From 1855 onwards, Eugène Boudin travelled a lot. He alternated between Paris and Honfleur, where he stayed at the Saint-Siméon farmhouse inn. There he rubbed shoulders with Troyon, Millet, Rousseau and Corot, whose sketches painted on the ground influenced his aestheticism. Little by little, he turned towards his vocation: the representation of sea shores, boats and ports. The ever-changing skies and the fleeting lights of the Seine estuary forced the young painter to transcribe his outdoor observations onto his canvases as quickly as possible.

The first Boudin's exhibition took place in Paris in 1857. The same year, he sold thirty paintings of local landscapes at auction in Le Havre. In 1858, he met a young man in the Le Havre paper shop of Gravier who was exhibiting caricatures. This was Claude Monet, then 18 years old. Boudin's influence on Monet was to be decisive. He took the young caricaturist to watch him paint in the vicinity of Le Havre, and it was then that Claude Monet understood painting. "I looked at him more attentively, and then it was suddenly like a veil being torn: I had understood, I had grasped what painting could be.”

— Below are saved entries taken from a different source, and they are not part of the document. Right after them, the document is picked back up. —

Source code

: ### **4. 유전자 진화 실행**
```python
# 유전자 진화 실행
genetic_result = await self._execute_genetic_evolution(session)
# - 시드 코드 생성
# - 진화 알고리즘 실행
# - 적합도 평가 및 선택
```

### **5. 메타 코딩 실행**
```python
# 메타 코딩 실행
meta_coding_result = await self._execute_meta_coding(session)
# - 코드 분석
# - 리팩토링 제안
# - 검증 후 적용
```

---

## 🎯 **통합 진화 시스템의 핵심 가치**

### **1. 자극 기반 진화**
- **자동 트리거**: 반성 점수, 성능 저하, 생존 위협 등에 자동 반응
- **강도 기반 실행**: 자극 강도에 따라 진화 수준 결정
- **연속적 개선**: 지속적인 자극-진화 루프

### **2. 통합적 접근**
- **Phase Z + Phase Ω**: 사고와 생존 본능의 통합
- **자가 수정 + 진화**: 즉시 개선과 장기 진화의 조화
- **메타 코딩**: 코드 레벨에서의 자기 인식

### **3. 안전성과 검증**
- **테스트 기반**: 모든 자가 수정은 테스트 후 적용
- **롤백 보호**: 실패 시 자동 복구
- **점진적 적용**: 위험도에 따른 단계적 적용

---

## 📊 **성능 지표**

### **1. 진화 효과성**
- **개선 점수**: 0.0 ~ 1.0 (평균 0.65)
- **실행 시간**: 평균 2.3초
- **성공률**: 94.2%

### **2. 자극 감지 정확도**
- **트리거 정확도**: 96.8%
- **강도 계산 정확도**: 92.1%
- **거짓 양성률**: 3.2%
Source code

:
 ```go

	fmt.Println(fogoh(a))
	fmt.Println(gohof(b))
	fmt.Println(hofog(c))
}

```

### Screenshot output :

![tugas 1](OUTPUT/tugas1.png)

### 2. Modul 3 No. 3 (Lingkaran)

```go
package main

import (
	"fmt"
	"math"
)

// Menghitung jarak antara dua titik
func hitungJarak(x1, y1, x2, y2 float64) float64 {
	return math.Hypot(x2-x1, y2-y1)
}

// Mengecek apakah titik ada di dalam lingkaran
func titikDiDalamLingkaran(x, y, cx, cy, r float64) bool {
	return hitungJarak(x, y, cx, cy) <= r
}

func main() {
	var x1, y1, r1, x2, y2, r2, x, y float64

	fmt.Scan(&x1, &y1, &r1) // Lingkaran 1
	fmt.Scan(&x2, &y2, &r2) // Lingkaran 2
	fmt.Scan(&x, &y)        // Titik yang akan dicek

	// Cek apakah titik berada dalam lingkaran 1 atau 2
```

In 1859, Boudin exhibited for the first time at the annual Salon organised by the Academy of Fine Arts. In his review of the Salon, Charles Baudelaire was enthusiastic about Boudin's pastels, which helped to bring him his first success. In the same year, he met Gustave Courbet and took him to Honfleur, where he painted several canvases. Along with Monet, Boudin also met the Dutch painter Johan Jongkind, the precursor of Impressionism. The support of such personalities could only strengthen the artist's resolve to pursue a path that nevertheless allowed him to live only modestly.

But at the beginning of the 1860s the fashion for sea bathing appeared. The Parisian aristocracy and upper middle class travelled to the Normandy coast in the summer. Deauville and Trouville became very popular resorts. Boudin began to produce small paintings, captured on the spot, depicting the walks, conversations and activities of these wealthy people. Although the public often remained indifferent to this exquisite but too innovative painting for their taste, the critics immediately noticed the young painter and applauded him. Boudin began to dream of fortune and wrote in 1863: "People like my little ladies on the beach and some people claim that there is a goldmine to be exploited there.”

In January 1863, Eugène Boudin married Marie-Anne Guédès, whom he had met in Hanvec, a Breton commune near Brest. The wedding took place in Brittany, but the couple moved to Paris in February.

Boudin was now able to make a living from his work as a painter. The critics took notice of him and Zola himself, an advocate of Claude Monet, praised him. He participated in the first Impressionist exhibition in 1874, but did not consider himself as a member of the movement. His financial ease enabled him to travel to Belgium, the Netherlands and Italy. He exhibited regularly in Paris. In 1886, the great art dealer Paul Durand-Ruel organised an exhibition in New York to promote the Impressionists in the United States. Several paintings by Boudin were selected.

At the Universal Exhibition in Paris in 1889, his paintings Les lamaneurs and Coucher de soleil won the gold medal. The death of his wife in the same year affected him deeply. The last decade of his life, however, remained very productive. He spent the winters in the South of France and worked in the open air. In 1895, he visited Venice. In 1898, ill, he asked to be taken to his villa in Deauville where he died on 8 August. According to his wishes, he was buried in the Saint-Vincent de Montmartre cemetery.

Boudin's skies, often heavy with humidity, were admired by the greatest. Among them, Corot called him "the king of skies".